CASK
is a tool for exploring customised architectures for sparse algebra. It
focuses on micro-architectural optimsations for iterative solvers and the
sparse matrix vector multiplication kernel.
CASK
is released under the MIT license - use it as you please, but we assume
no responsibility. Also, if you find the work interesting and this project
useful, we kindly ask that you cite the following:
Paul Grigoras, Pavel Burovskiy, Wayne Luk, CASK: Open-Source Custom Architectures for Sparse Kernels. FPGA 2016.
@inproceedings{grigoras2015cask,
author = {Grigoras, Paul and Burovskiy, Pavel and Luk, Wayne},
title = {{CASK}: Open-Source Custom Architectures for Sparse Kernels},
booktitle = FPGA,
year = {2016},
pages = {179--184},
}
The main steps in CASK are:
- Design Space Exploration (DSE) - given a benchmark and a set of architectures find the optimal instantiations for each architecture
- Build - generate an implementation library from the architectures which can be used in an application
- Benchmark - measure performance of the architectures
- Collect and post-process results - collects results of various steps in the process and displays them in a meaningful, user-friendly way
CASK supports three main flows available from the top-level makefile:
mock-flow
- generates CPU based stubs for the architectures; as such it has minimal external dependencies and can run on a local machine without any FPGA vendor tools available; useful for developing the infrastructure as it skips the most expensive steps (building simulation & hardware implementations)sim-flow
- build simulation versions of the hardware implementations; these are useful for checking correctness as they will pick up most functional issueshw-flow
- build actual hardware (FPGA) implementations for the designs
Each of these flows takes as input:
- a sparse matrix benchmark
- a range of design parameters to explore
It produces as output:
- a shared library with the implementation
- benchmarking results
All flows run on the local machine and require:
g++ 4.9.2
or higher (for C++11 support)Boost 1.55
or higher
To support sim-flow
the local machine must also have:
Maxeler MaxCompiler 2013.2.2
or higher
To support hw-flow
the local machine must also have:
- An installed FPGA card (Maxeler Dataflow Engine such as Vectis or Maia)

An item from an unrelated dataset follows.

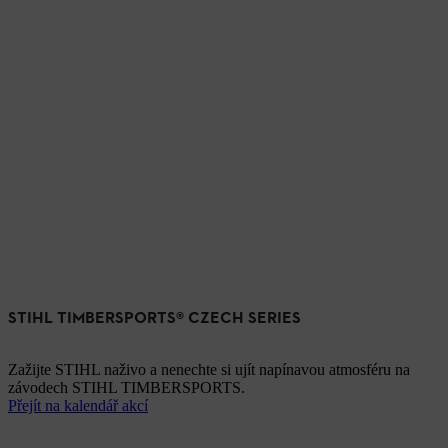
STIHL TIMBERSPORTS® CZECH SERIES
Zažijte STIHL naživo a nenechte si ujít napínavou atmosféru na
závodech STIHL TIMBERSPORTS.
Přejít na kalendář akcí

- MaxelerOS version matching the MaxCompiler version used for the hardware build
Install python deps:
virtualenv venv/ && source venv/bin/activate
pip install -f requirements.txt
Clone this repository then run:
git submodule update --init
cd cask && mkdir build && cd build && cmake ..
make -C main
First, compile the DSE program:
mkdir build && cd build && cmake .. && make main
You can then use the DSE flow through scripts/spark.py
.
bash-4.1$ python spark.py -h
usage: spark.py [-h] [-d] -t {dfe,sim} -p PARAM_FILE -b BENCHMARK_DIR
[-m MAX_BUILDS]
Run Spark DSE flow
optional arguments:
-h, --help show this help message and exit
-d, --dse
-t {dfe,sim}, --target {dfe,sim}
-p PARAM_FILE, --param-file PARAM_FILE
-b BENCHMARK_DIR, --benchmark-dir BENCHMARK_DIR
-m MAX_BUILDS, --max-builds MAX_BUILDS
spark.py
automates:
- DSE process based on a set of benchmark matrices
- generating simulation and hardware configurations
- running and benchmarking simulation and hardware configurations
Once a simulation / hardware library has been generated through the DSE flow, it will be available in lib-generated
.
From here you can use also CMake directly to rebuild the client
targets, for example test_spmv_sim
. Just build the corresponding Makefile target:
make -C build test_spmv_sim
Tests are provided for both software, hardware simulation and hardware runs. These should always pass on the master
branch. Beware though that it's not practical to test every design parameter configuration, so awkward issues may arise.
First, compile the test binaries (e.g.): make -C build test_spmv_sim
Then you can:
- Run unit tests with
ctest -R unit
- Run hardware simulation tests with
ctest -R sim
- Run hardware tests with
ctest -R hw
Note Some simulation tests may take a long time to run (`~60s), particularly if a large architecture is simulated.